Note. — Reported at 354 N.E.2d 338.
. (1975), 166 Ind. App. 666, 337 N.E.2d 573.
. Id. at 574.
. - (1974), 159 Ind. App. 627, 308 N.E.2d 724.
. Id. at 725-26 (citations omitted).
. This is not a case in which there is an absolute dearth of evidence on specific intent — as there was in those cases in which the Indiana Supreme Court found such evidence lacking. See Faulkner v. State (1973), 260 Ind. 82, 292 N.E.2d 594 (broken window, flight, pistol; nothing disturbed or missing); Crawford v. State (1968), 251 Ind. 437, 241 N.E.2d 795 (broken window, hiding; nothing removed or disturbed); Goodloe v. State (1967), 248 Ind. 411, 229 N.E.2d 626 (flight, pry marks in open office; no burglary tools and nothing taken); Easton v. State (1967), 248 Ind. 338, 228 N.E.2d 6.
See also Lisenko v. State (1976), Ind. App., 345 N.E.2d 869 (pry bars, surrender; nothing missing or disturbed; Carter v. State (1976), Ind. App., 345 N.E.2d 847 (pistol, surrender; nothing missing or disturbed, no burglary tools).
. “[W]e must look to the evidence other than that concerning the breaking and entering alone to determine if there was sufficient evidence to show an intent to commit a felony.” Kondrup v.

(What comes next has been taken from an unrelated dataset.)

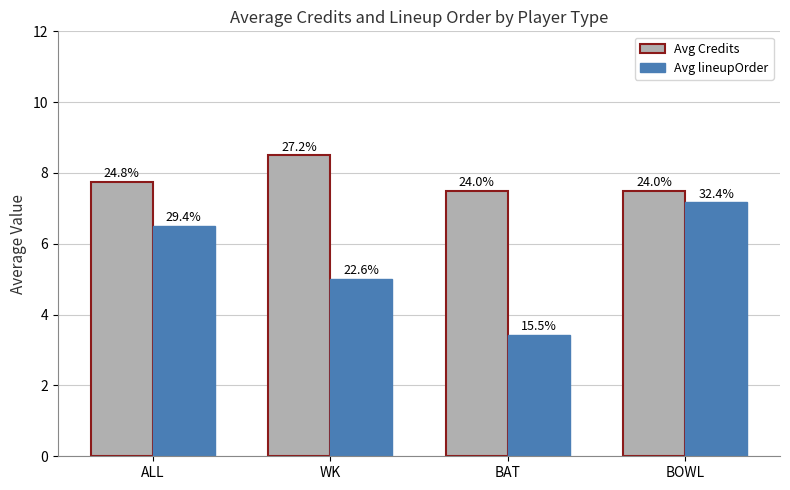

Reading left to right, transcribe all the data shown in this chart.

Avg Credits: ALL=7.8	WK=8.5	BAT=7.5	BOWL=7.5
Avg lineupOrder: ALL=6.5	WK=5.0	BAT=3.4	BOWL=7.2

State (1968), 250 Ind. 320, 323, 235 N.E.2d 703, 705 (emphasis in original).
. See Carter v. State (1976), Ind. App., 345 N.E.2d 847, 848 n. 4, in which Judge Staton compiled appellate decisions finding sufficient circumstantial evidence on intent and concluded that they all contained some evidence of “the presence of burglary tools or of missing or disturbed property.”
. Supra note 5.
. Supra note 6 (defendant observed inside store loading a gun earlier in its rack). _ The Indiana Supreme Court used Kondrup to distinguish Easton, pointing out that the defendant in Easton was “sitting and watching television. Upon being discovered he got up and left, taking nothing.” 250 Ind. at 323, 235 N.E.2d at 705.
. (1975), 165 Ind. App. 471, 332 N.E.2d 843 (defendant wheeling refrigerator to which he claimed ownership).